Case Studies: Joseph and Judas
- Joseph: The story of Joseph serves as a prime example. His brothers chose to sell him into slavery. God did not make them do it, but He used it for good, to preserve many lives (Genesis 50:20).
- Judas: In the case of Judas Iscariot, his betrayal was foreknown and, to some extent, foreordained as part of God’s redemptive plan (Acts 1:16). Yet, Judas was still responsible for his actions (Matthew 26:24).
God’s Sovereignty and Human Responsibility
A helpful way to reconcile the presence of both divine foreordination and human responsibility is to recognize that they operate on different, yet compatible, levels. On one level is God’s sovereign will, guiding events according to His eternal purposes. On another level is human action, full of choices and responsibilities. While the two interact, neither negates the other.
Challenges in Interpretation
It is critical to avoid the pitfalls of two extremes:
- Determinism: This view negates human freedom and makes God the author of sin, which is untenable given the Scriptural emphasis on God’s holiness and justice.
- Open Theism: This view limits God’s foreknowledge to make room for human freedom, undermining the Scriptural affirmation of God’s omniscience.
Understanding the distinctions and relations between foreknowledge and foreordination offers a coherent, biblically grounded framework for God’s interactions with His creation. It acknowledges both His sovereign authority and the genuine freedom and responsibility of human agents.

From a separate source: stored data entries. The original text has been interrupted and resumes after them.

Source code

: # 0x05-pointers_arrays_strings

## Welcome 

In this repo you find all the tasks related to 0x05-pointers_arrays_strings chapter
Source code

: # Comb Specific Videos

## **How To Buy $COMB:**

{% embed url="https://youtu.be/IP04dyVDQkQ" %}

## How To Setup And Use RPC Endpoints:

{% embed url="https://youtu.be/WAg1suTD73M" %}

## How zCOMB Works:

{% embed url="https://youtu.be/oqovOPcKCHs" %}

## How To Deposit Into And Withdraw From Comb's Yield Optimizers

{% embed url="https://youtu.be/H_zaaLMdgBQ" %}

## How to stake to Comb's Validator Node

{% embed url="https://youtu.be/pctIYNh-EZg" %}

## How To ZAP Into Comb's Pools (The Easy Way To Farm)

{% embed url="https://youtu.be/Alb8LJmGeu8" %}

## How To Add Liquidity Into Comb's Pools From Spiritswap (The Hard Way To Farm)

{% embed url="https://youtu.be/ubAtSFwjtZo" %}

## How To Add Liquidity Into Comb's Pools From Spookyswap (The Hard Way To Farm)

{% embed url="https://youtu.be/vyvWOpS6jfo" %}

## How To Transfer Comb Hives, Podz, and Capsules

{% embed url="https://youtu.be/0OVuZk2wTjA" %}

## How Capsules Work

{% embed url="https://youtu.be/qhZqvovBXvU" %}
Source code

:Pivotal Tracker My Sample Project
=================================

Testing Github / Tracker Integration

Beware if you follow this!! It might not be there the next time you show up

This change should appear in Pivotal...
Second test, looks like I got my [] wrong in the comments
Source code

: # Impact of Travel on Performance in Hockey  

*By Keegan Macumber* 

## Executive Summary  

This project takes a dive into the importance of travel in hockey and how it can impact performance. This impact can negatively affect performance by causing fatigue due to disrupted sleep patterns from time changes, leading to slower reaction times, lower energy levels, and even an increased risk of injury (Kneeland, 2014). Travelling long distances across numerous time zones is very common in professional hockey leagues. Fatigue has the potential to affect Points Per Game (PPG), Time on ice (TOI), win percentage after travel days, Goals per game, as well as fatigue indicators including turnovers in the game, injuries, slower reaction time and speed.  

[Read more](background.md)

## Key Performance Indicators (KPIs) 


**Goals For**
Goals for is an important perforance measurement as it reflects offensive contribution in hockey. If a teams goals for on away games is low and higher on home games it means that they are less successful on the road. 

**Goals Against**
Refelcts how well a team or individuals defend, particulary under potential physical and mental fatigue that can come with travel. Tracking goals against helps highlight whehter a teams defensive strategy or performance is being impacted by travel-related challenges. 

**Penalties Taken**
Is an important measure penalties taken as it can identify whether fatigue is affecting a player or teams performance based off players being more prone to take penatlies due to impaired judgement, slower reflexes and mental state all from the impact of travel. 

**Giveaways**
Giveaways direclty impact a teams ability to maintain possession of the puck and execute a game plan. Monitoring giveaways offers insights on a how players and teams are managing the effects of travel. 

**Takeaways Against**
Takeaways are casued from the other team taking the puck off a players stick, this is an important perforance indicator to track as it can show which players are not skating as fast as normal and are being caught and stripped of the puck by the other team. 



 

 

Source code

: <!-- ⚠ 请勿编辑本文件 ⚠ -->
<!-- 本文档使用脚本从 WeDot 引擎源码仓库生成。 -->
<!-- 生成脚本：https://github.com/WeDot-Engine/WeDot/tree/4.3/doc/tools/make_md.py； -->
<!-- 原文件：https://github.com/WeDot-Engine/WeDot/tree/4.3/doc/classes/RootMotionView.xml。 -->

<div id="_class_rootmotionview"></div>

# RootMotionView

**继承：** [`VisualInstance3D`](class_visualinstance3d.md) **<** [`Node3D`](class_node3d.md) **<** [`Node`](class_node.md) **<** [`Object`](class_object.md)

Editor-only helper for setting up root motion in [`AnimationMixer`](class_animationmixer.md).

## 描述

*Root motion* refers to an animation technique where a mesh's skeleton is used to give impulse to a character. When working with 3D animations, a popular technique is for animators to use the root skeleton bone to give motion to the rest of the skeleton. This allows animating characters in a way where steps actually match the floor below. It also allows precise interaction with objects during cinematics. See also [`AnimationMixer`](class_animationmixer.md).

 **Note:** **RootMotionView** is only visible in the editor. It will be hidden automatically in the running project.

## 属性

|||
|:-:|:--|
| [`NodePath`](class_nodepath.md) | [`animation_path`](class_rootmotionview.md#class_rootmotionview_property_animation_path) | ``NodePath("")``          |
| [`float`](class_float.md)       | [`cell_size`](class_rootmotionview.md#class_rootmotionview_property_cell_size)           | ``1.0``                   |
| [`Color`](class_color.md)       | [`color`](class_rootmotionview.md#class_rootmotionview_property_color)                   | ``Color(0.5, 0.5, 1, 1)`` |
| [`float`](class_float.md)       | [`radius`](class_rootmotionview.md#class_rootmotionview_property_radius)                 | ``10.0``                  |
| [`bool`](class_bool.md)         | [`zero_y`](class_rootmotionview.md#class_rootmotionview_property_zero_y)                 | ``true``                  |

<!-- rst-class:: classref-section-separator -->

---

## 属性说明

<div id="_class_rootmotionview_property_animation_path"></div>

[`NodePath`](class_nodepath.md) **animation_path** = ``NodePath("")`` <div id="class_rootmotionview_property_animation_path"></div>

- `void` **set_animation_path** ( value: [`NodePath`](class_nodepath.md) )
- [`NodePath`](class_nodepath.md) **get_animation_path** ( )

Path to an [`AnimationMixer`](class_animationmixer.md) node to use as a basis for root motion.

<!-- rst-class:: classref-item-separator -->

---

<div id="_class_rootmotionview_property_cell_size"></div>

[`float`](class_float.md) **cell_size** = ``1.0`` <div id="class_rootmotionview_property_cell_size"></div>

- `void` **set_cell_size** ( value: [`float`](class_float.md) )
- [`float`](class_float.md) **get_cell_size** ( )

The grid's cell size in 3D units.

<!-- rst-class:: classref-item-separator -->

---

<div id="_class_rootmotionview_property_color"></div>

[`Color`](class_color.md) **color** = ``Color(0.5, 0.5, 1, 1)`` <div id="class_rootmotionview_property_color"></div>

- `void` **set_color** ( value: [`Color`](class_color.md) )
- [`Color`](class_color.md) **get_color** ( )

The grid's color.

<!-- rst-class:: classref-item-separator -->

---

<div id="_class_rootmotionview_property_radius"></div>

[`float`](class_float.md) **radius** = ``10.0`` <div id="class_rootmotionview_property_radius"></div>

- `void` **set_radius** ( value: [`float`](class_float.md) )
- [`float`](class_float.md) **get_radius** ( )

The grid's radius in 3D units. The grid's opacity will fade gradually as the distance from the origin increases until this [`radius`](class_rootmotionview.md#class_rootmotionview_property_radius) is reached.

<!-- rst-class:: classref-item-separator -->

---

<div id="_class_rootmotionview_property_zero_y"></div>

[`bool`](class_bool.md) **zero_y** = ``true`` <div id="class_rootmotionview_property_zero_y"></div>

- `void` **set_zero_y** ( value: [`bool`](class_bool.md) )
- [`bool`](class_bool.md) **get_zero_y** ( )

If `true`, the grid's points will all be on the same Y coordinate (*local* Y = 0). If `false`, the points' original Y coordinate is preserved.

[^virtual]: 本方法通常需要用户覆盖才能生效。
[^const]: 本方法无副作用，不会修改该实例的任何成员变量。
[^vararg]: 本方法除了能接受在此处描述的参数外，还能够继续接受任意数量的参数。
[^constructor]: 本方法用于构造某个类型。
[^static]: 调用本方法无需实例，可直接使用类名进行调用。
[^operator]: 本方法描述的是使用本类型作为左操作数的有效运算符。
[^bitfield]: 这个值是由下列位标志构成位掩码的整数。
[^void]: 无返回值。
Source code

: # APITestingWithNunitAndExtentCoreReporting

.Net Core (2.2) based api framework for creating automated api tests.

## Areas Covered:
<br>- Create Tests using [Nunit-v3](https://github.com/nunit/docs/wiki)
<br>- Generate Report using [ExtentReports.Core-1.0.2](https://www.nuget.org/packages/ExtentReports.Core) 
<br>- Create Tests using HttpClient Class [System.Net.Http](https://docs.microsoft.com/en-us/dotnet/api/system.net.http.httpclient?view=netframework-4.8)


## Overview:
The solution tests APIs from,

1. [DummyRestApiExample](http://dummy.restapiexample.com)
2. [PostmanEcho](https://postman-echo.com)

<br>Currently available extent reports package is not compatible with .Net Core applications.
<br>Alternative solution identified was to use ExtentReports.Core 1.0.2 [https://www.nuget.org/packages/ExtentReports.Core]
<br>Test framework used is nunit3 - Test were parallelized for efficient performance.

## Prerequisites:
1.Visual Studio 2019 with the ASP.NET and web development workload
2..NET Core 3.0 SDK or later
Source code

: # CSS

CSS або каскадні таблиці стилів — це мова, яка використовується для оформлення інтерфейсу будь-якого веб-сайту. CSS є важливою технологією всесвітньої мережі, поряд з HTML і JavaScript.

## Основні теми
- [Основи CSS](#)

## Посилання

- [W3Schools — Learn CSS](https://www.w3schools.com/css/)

By carefully examining the Scriptures that discuss these topics, such as Acts 4:28, Romans 8:29-30, and Ephesians 1:5, 11, we can better understand how God’s plan embraces both His foreknowledge and His purposes without compromising the moral and volitional integrity of human beings. Thus, the doctrines of foreknowledge and foreordination are not at odds but rather converge to offer a rich, multifaceted view of God’s sovereignty and human freedom.